--- MATERIAL FOR THIS EXERCISE ---
▬▬▬
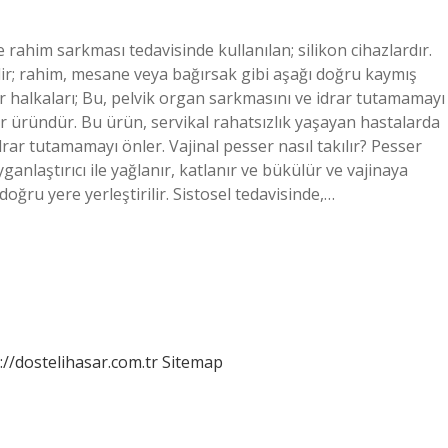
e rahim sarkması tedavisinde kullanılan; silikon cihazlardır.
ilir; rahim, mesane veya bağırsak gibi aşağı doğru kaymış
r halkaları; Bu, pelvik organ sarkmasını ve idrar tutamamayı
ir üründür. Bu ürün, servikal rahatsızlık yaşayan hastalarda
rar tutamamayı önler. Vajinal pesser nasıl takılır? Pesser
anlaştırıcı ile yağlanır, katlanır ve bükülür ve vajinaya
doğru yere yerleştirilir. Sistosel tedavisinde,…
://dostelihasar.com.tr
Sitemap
▬▬▬
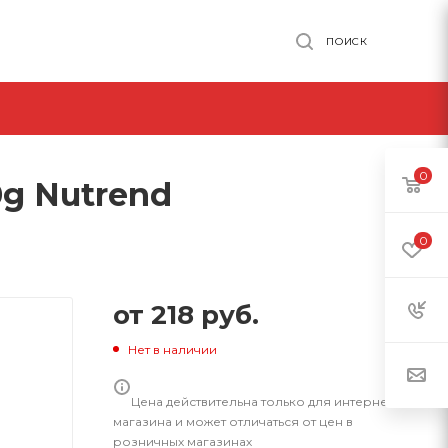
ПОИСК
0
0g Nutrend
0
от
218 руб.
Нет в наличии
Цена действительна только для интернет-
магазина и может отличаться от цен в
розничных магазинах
▬▬▬
--- INSTRUCTION ---
Check each line of the records for the word "rahim" and extract those that contain it.

--- ANSWER SECTION ---
e rahim sarkması tedavisinde kullanılan; silikon cihazlardır.
ilir; rahim, mesane veya bağırsak gibi aşağı doğru kaymış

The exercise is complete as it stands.